Wednesday, 26 July 2023

Images of Anti-Slavery

The UK has the unenviable distinction of having been a global leader in the Atlantic slave trade, second only to Portugal. British ships transported more than three million Africans to the Americas between the 1600s and 1807. The profits of the trade and the labors of the enslaved were huge. 

[Image: British Slave Ship, Insurrection on Board a Slave Ship, Carl Wadstrom, An Essay on Colonization, 1795]



By the late 18th century, a movement to end the trade and eventually slavery itself began to gain momentum in Britain. Anti-slavery sentiment arose from both religious and secular sources. 

Religious sects like the Quakers had long opposed slavery. After mid-century, they were joined in Britain by members of Dissenting (Non-Anglican but Protestant) sects such as Methodists and by some Anglicans.

* _DIRECTIONS_:
- 1) Reproduce the part of the anti-slavery passage starting with "Wednesday, 26 July" and going on through "and secular sources.".
- 2) Write the next part of the anti-slavery passage, picking up after its final sentence.

* _RECORDS PROVIDED_:
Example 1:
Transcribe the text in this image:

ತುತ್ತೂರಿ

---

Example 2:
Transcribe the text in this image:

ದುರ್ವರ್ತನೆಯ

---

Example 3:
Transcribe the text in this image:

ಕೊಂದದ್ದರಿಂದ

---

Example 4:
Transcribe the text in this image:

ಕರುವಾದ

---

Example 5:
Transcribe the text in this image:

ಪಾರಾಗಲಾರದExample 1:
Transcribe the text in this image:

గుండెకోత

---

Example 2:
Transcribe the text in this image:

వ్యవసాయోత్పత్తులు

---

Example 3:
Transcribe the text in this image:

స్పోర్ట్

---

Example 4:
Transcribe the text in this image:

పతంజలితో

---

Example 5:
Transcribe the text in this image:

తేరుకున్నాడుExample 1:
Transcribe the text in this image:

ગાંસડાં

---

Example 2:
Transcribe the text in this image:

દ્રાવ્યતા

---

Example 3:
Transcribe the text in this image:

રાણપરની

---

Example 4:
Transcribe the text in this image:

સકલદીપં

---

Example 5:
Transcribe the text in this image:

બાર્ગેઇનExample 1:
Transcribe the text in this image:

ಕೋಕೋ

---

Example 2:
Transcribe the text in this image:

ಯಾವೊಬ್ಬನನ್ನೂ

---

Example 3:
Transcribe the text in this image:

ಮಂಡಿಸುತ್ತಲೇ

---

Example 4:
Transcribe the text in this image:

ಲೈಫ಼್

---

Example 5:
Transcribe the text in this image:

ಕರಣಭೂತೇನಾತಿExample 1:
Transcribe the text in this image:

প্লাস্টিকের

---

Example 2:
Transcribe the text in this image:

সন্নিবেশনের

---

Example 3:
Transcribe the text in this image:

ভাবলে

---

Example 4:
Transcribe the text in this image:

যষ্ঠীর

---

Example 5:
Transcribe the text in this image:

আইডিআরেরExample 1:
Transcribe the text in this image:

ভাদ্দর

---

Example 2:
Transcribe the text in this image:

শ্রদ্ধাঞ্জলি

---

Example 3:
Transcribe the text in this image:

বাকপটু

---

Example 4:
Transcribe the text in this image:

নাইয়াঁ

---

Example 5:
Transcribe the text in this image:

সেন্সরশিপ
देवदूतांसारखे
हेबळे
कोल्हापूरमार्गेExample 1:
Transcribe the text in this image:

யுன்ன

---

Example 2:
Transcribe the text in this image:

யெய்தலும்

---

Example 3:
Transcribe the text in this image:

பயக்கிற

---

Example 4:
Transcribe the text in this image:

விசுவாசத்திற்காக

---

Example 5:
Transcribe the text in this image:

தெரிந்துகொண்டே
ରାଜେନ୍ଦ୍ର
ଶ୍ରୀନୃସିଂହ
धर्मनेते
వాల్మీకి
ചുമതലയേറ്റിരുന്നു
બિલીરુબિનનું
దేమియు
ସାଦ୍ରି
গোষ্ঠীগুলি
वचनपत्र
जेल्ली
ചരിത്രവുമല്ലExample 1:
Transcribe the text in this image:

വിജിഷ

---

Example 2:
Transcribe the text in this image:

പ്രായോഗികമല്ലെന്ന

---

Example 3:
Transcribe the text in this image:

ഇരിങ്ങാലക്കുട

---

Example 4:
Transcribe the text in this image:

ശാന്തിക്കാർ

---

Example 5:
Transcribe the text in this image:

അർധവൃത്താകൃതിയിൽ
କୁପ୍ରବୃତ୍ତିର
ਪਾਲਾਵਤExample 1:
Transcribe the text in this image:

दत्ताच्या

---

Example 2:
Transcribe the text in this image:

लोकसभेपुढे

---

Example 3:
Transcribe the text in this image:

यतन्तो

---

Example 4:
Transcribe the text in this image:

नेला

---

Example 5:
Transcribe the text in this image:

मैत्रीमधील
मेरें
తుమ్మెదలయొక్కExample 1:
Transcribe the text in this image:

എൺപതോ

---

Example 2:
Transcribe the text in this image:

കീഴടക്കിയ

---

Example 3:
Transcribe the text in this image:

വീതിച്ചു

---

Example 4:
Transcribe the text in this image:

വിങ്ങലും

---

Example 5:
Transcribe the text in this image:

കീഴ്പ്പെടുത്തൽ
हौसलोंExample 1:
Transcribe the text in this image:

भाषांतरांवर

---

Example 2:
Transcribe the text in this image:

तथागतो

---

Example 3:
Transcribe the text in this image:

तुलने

* _NUMBERED RESPONSES_:
- 1)
Wednesday, 26 July 2023

Images of Anti-Slavery

The UK has the unenviable distinction of having been a global leader in the Atlantic slave trade, second only to Portugal. British ships transported more than three million Africans to the Americas between the 1600s and 1807. The profits of the trade and the labors of the enslaved were huge. 

[Image: British Slave Ship, Insurrection on Board a Slave Ship, Carl Wadstrom, An Essay on Colonization, 1795]



By the late 18th century, a movement to end the trade and eventually slavery itself began to gain momentum in Britain. Anti-slavery sentiment arose from both religious and secular sources.

- 2)
The influence of Enlightenment thinkers also played a role. The illustration below, from Voltaire's popular novella Candide, shows Candide and his companion Cacambo encountering a slave who has had his hand destroyed in a mill and a leg cut off for running away. The slave tells them, "This is the price of your eating sugar in Europe."



In the 1780's, the pioneering potter Josiah Wedgwood, Charles Darwin's grandfather, produced the famous medallion below on behalf of the movement to end the slave trade.




The image below, of "tight packing" aboard the slave ship Brookes, was published in Plymouth, England in 1788. It became an icon of the antislavery movement. Mortality onboard such vessels was often enormous. As much as 50% of the "commodity" did not survive the voyage. 




In the same year, British artist George Morland exhibited his sentimental genre painting "The Slave Trade," showing Africans being loaded into boats on the West African coast.



The painting below, by JMW Turner, depicts the infamous case of the slave ship Zong . The Zong Incident occurred in 1783, almost sixty years before Turner painted his take on it. 




When the Zong overshot its intended destination in Jamaica and ran low on water, the captain ordered more than 100 Africans thrown overboard in order to save the rest. The captain claimed insurance on the "lost cargo." The insurance company refused to pay.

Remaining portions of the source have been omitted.